■ Brief
Using the thread on crystal angular momentum, explain why crystal momentum can be defined in a crystal even though the crystal lacks full translational symmetry.

■ Extracted text

● ● ● ● ●

Crystal Angular Momentum

Question

In a crystal, we don't have full translational symmetry, but we still have discrete translations. This allows us to define "crystal momentum" that is conserved modulo a reciprocal lattice vector.

In a crystal, we don't have full rotational symmetry, but we still have discrete 2, 3, 4, and/or 6-fold rotational symmetry. Can we define a "crystal angular momentum"?

Also, unrelated question: if we have a semiconductor impurity state that resembles a hydrogen 1s state, 2p state, etc... what is its angular momentum?

Answer 1

If a crystal has a discrete group of point symmetries then the electronic eigenfunctions will be suitably invariant under that group. Formally, the symmetry requires that the eigenfunctions of a hamiltonian with symmetry group $G$ belong to the various representations of that group.

● ● ● ● ●

■ Record set
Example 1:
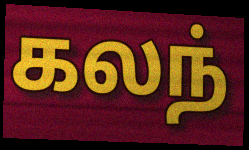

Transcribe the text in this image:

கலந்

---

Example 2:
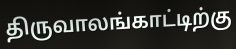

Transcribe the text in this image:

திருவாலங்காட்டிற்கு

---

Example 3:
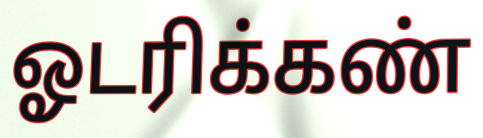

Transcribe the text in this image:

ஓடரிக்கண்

● ● ● ● ●

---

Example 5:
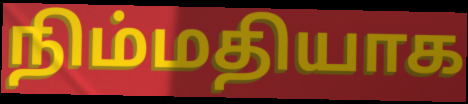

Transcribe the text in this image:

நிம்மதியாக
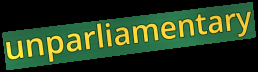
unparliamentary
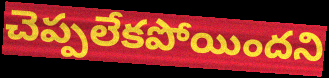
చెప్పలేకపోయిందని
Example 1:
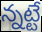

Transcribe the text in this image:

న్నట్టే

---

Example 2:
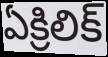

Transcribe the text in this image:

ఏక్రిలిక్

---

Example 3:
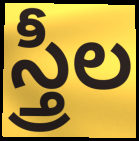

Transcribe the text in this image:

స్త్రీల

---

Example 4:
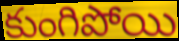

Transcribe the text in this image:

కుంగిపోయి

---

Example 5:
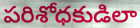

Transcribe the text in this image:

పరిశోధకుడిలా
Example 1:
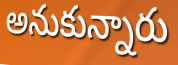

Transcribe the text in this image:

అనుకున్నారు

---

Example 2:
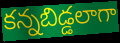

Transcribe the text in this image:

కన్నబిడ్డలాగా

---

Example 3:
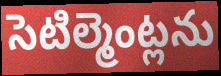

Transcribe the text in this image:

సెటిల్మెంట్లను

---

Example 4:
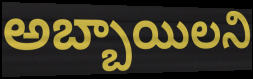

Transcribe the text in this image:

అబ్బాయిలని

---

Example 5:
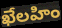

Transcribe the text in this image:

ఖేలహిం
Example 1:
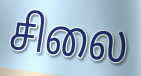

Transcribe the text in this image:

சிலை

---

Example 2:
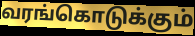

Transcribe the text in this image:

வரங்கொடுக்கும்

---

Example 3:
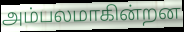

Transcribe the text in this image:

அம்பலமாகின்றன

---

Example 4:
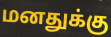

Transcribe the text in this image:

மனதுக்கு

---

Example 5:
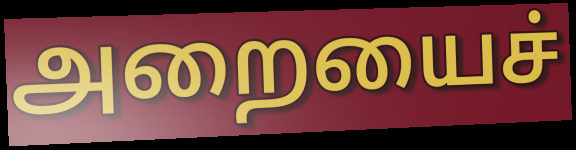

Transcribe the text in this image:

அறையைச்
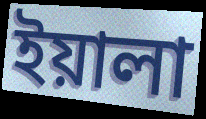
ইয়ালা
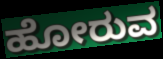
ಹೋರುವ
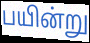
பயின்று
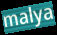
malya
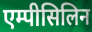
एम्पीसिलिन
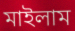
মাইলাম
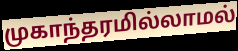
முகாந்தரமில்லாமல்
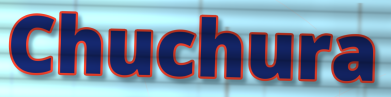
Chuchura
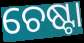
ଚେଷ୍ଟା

● ● ● ● ●

■ Response for this exercise
A crystal still has discrete translational symmetry, and that is enough to define crystal momentum. Because only discrete translations remain, this crystal momentum is conserved only modulo a reciprocal lattice vector.